As far as reactive power capability of IBRs is concerned, typically for a type-3 WTG, it varies roughly from 33% to 40% of active power, whereas for solar/BESS inverters it is 60% of active power.

Different countries have their own grid code for reactive power requirements. As far as Bharat (India) is concerned, the reactive power requirement from renewable plant is at-least ±33% of active power at POI.

Usually, PPC is used to control reactive power centrally for the renewable plant wrt.

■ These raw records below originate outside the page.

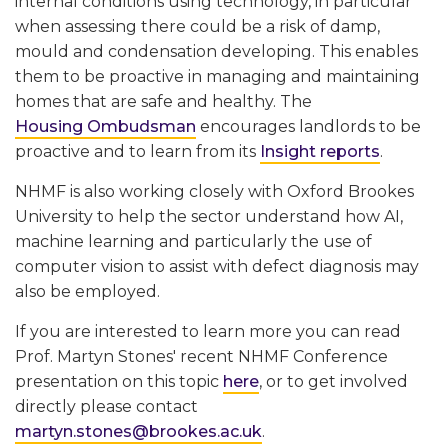
internal conditions using technology, in particular
when assessing there could be a risk of damp,
mould and condensation developing. This enables
them to be proactive in managing and maintaining
homes that are safe and healthy. The
Housing Ombudsman
encourages landlords to be
proactive and to learn from its
Insight reports
.
NHMF is also working closely with Oxford Brookes
University to help the sector understand how AI,
machine learning and particularly the use of
computer vision to assist with defect diagnosis may
also be employed.
If you are interested to learn more you can read
Prof. Martyn Stones' recent NHMF Conference
presentation on this topic
here
, or to get involved
directly please contact
martyn.stones@brookes.ac.uk
.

POI need, PPC broadcasts the command equally to individual IBRs via different communication protocols (typically now as days MODBUS TCP/IP and IEC61850).

For such mega scale level projects, when PPC send command to IBRs for an instance say command for injection of reactive power, due to communication loss some of inverter may cross limits of HVRT state without even any faulty condition, Resulting tripping of a system.

That’s the point, Where locally coordinated Q|V control comes in picture limiting the reactive power injection/absorption of reactive power withing the limits as per IEEE ensuring terminal voltage stays in limits avoiding tripping of system.

For example, if the voltage is low, the inverter might inject reactive power to raise the voltage, and vice versa.

1. Without Local co-ordinated Q|V control

Reactive power is controlled centrally and perform insufficient during fast voltage disturbances

As a result, reactive power ramps up and hit limits (Qmax/Qmin) (limits according to CEA standards connectivity to the Grid) it may enters HVRT/LVRT mode further resulting in tripping of system in plant after specified time.

2. With Local co-ordinated Q|V control

With the help of Local co-ordinated Q|V control reactive power injection/absorption happens more precisely at by individual inverters maintaining the limits specified in CEA regulations connectivity to the grid resulting voltage stability and unnecessary tripping of system.